Laut dem Vorstandssprecher des Unternehmens handelt es sich dabei um den Vertreter einer Geräteklasse, die zwischen dem Smartphone und dem Net- oder Notebook angesiedelt ist.
Vorerst ist das Pad ausschließlich von Neukunden über den Weg der Buchung eines DSL-Zuganges bei Verwendung der 1&1 Doppel-Flat 16.000 erhältlich. Der Einzelverkauf – natürlich auch an Bestandskunden – ist ohne genaue Datierung erst für später vorgesehen, wobei als einziger Anhaltspunkt für einen zu erwartenden Preis die unter dem Start-Geschenk aufgeführten 299 Euro dienen können.
Ausgestattet ist das 1&1 SmartPad mit einem 7 Zoll-LCD-Touchscreen, jedoch ohne Multitouch und Touch To Zomm-Funktion. Als Betriebssystem kommt das bereits überholte System Android 1.6 zum Einsatz, für das im September 2010 ein Upgrade auf Android 2.2 geplant ist. In den neu ins Leben gerufenen 1&1 Stores soll die Möglichkeit bestehen, Apps herunter zu laden.
Ein 500 MHz Prozessor, ein nicht gerade überwältigender 256 MB großer Arbeitsspeicher und ein 1 GByte Flashspeicher komplettieren die technische Ausstattung dieses SmartPads.

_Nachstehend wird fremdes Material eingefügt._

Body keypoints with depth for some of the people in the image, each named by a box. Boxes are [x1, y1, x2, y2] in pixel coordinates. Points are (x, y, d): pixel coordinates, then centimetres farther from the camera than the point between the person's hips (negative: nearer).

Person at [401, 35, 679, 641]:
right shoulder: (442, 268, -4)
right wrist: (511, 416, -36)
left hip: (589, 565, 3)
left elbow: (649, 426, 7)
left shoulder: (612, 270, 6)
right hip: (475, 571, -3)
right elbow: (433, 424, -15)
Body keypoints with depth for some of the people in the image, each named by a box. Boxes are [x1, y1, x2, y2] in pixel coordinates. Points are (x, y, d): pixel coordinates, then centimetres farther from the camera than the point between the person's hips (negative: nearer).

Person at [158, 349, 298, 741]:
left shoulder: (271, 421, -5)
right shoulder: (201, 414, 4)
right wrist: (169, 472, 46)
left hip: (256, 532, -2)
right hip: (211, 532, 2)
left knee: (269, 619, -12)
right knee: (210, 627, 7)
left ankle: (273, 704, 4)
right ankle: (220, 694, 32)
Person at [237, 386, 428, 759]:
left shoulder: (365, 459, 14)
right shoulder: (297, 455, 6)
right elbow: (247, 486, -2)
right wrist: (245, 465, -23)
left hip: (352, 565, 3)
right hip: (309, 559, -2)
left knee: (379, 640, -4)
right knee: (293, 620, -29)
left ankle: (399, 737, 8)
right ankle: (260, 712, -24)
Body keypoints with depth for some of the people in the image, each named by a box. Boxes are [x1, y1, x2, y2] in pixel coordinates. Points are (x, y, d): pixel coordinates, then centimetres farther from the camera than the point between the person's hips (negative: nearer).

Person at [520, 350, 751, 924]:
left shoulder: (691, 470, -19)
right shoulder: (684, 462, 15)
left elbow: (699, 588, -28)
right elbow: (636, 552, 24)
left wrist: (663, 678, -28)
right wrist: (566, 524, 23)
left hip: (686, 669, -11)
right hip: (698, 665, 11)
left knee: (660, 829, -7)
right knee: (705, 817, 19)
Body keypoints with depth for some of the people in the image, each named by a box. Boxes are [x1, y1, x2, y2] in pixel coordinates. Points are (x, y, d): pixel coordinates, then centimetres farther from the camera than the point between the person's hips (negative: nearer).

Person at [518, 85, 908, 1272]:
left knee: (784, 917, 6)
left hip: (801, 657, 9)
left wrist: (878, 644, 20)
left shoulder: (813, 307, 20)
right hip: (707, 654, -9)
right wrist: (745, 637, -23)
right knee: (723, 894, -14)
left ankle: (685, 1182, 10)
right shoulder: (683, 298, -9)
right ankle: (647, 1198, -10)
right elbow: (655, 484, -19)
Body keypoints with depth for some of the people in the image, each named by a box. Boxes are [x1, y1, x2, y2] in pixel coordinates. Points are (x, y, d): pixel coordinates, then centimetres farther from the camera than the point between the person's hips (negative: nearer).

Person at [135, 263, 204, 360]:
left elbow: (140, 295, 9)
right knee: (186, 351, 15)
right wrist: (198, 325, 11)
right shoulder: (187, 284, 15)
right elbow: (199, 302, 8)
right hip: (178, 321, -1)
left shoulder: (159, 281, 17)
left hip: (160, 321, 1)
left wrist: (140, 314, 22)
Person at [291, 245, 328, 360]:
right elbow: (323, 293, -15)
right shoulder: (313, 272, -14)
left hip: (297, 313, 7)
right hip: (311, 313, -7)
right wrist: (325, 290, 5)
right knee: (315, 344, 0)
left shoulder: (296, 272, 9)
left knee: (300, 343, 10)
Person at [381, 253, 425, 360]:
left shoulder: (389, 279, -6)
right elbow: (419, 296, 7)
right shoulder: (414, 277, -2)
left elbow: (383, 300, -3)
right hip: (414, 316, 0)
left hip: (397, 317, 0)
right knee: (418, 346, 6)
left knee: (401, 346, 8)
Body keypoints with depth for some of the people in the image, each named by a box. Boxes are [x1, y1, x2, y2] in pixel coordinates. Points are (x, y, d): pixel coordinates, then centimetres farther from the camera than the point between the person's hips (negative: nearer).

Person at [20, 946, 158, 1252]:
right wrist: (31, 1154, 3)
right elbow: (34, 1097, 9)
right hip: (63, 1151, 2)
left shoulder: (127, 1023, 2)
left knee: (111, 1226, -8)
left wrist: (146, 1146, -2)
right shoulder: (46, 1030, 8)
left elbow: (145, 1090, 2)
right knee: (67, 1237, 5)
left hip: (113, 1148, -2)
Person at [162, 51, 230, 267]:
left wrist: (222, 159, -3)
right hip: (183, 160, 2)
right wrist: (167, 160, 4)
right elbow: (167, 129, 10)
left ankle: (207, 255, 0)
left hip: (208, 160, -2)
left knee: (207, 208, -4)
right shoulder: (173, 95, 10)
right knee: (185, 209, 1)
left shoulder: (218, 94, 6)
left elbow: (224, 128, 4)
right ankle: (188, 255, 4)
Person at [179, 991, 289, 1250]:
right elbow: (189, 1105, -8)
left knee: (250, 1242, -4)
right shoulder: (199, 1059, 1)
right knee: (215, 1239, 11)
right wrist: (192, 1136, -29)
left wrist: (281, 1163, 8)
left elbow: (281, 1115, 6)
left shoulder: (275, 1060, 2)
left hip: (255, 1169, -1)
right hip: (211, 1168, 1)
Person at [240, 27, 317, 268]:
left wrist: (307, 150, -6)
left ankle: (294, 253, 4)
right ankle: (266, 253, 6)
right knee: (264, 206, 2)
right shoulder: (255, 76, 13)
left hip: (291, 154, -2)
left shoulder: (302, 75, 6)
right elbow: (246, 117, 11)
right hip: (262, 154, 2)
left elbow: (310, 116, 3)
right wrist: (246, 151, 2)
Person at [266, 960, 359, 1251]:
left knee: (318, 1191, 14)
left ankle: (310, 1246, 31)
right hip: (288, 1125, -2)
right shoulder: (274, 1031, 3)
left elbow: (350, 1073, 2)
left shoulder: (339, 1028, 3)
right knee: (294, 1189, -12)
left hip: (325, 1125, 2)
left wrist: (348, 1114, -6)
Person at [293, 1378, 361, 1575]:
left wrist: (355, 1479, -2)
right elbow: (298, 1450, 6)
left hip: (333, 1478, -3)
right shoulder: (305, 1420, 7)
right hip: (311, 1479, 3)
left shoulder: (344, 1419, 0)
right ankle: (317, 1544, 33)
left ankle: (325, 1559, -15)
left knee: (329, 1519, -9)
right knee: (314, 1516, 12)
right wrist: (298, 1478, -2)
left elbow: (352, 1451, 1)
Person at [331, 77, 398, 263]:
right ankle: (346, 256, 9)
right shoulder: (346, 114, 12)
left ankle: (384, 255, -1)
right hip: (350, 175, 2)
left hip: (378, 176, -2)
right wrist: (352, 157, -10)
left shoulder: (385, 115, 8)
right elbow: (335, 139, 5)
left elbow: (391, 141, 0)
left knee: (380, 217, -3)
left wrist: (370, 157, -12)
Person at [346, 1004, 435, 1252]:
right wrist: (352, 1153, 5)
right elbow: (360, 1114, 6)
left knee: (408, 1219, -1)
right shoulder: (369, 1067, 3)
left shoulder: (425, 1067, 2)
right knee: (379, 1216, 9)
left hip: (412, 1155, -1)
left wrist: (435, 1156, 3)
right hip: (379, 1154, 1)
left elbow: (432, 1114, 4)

Das relativ kompakte Gerät, mit einem zwar zweckmäßigen aber lieblos gestalteten Design, garantiert mit WLAN-Verbindung, alternativ nutzbarem Surfstick, einem Musikplayer und dem Kartenslot mit vorhandener 2 GByte-Speicherkarte eine solide multimediale Grundversorgung.
Ausstattung und Erscheinungsbild des 1&1 SmartPads haben zumindest in ersten Kommentaren bei den Hightech-Fans Enttäuschung hervor gerufen, wobei es sicher sinnvoll erscheint, ein endgültiges Urteil erst nach einer gewissen Nutzungsdauer und dem feststehenden, dafür zu entrichtenden Preis abzugeben.